The main purpose of the app is to fit linear regression models, time series models, IV regression models, Machine learning models and ridge regression model. Please use the following steps.
After uploading your file, please remember to choose the portion of your data set that you want to be used for training purposes. The app will use the remaining portion of your data set to carry out testing in order to evaluate the performance of the model.
If your data set has missing values; the app will drop them prior to fitting models.
Step 1: Select an Excel file of your choice (The file should have column names on the first row)
Step 2: Select a continuous dependent variable and some independent variables.
Step 3: Transformed data is also made available in case a user wants to change the form of the raw data. Several transformations are available: Change the raw data by 1. Natural log transformation, 2. First differences 3. Lags (maximum 4).

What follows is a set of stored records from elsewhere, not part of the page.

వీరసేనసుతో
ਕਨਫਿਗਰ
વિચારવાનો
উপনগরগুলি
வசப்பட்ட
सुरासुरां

Once these variables are chosen, the user has the choice of several different statistical techniques itemized below.
- The first statistical technique uses ordinary least squares (OLS) regression techniques. Our app offers 2 step-wise methods for optimizing ordinary least squares regression; namely, forward and backward step-wise regressions.

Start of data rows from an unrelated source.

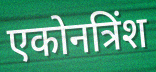
एकोनत्रिंशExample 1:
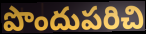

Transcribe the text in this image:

పొందుపరిచి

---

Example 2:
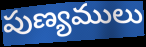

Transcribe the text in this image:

పుణ్యములు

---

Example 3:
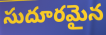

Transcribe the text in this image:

సుదూరమైన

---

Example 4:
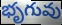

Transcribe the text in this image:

భృగువు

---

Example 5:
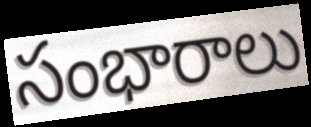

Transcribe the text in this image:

సంభారాలు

The second statistical technique also uses ordinary least squares (OLS) and includes 2 dummies meant to eliminate outliers. Their inclusion can tighten the regression model but comes at the cost of “over fitting” the regression by reducing the degrees of freedom by 2.
The dummy variables are based upon standard errors and residuals, dummy 1 is equal 1 if the residuals are equal to or greater than the standard error and it is zero otherwise.

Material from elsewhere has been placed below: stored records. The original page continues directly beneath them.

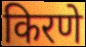
किरणेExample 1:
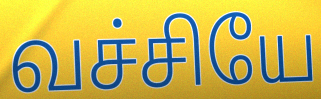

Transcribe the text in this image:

வச்சியே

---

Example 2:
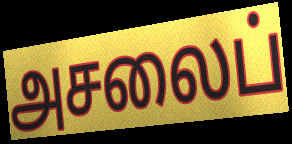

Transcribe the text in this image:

அசலைப்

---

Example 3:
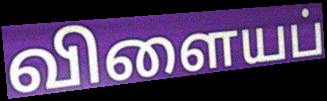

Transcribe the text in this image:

விளையப்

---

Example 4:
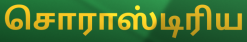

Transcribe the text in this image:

சொராஸ்டிரிய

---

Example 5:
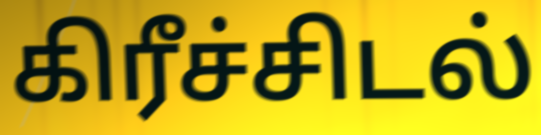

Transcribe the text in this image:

Dummy 2 is equal to 1 if the residuals are less than minus the standard errors, it’s zero otherwise.
- The third statistical technique offers corrections to the problems of multicollinearity (ridge regression model), Cochrane-Orcutt designed to correct for multi-collinearity.
A. In statistics, multicollinearity is a phenomenon in which one predictor variable in a multiple regression model can be linearly predicted from the others with a substantial degree of accuracy. In this situation, the coefficient estimates of the multiple regression may change erratically in response to small changes in the model or the data. Our Ap offers Ridge Regression to correct for multicollinearity.
B. Another key assumption of OLS is that the residuals are distributed with equal variance at each level of the predictor variable. This assumption is known as homoscedasticity. When this assumption is violated, we say that heteroscedasticity is present in the residuals. When this occurs, the results of the regression become unreliable. One way to visually detect whether heteroscedasticity is present is to create a plot of the residuals against the fitted values of the regression model. If the residuals become more spread out at higher values in the plot, this is a tell-tale sign that heteroscedasticity is present. Our Ap uses the weighted least squares (WLS) estimator to correct for heteroscedasticity. Often this specification is one of the regressors or its square.
-
The fifth model employs time series models to the data.
-
We have also the results of a time series model. The time series model is done first without lagging and also with lagging. An autoregressive integrated moving average, or ARIMA, is a statistical analysis model that uses time series data to either better understand the data set or to predict future trends. The key assumption in any regression analysis is stationarity. In simple terms, if the data is stationary, past data can be used to forecast the future. Because consumer behavior was drastically altered during COVID, history was not a guide to its behavior during COVID. The data was NOT stationary. An Arima model divides the data into momentum, trend and error terms, represented by Arima(0,0,0). Once the data are appropriately de-trended (change the value of the middle 0 term usually to 1), past behavior of the data provides a guide to the momentum of the data going forward. Past values of the data will usually give you a good guess as to future values. To employ the correct value of the lag (change the first 0 to an appropriate lag value usually 1 or 2). To the degree that this is not true, the model offers an error correction term. Again, depending on how long these errors have persisted, change the third 0 to an appropriate lag value usually 1 or 2
MORE DETAILS
The App also includes test results for the presence of heteroscedacticity, multicollinearity and auto correlation.
The null hypothesis and alternative hypothesis for the auto-correlation test is;
H0 (null hypothesis): There is no correlation among the residuals. HA (alternative hypothesis): The residuals are autocorrelated.
N/B: All the statistical tests are performed at 5% significance level; we reject the null hypothesis is the p-values is less than 5%.
Machine learning models are basically statistical models that can learn from data and make predictions on new data. Currently the app handles classification machine learning models, specifically logistic classification, decision tree classification, random forest classification, and support vector machine classification.
The idea is to use part of the data called training set to train your model and use the remaining portion of the data called testing set to evaluate the accuracy of your model.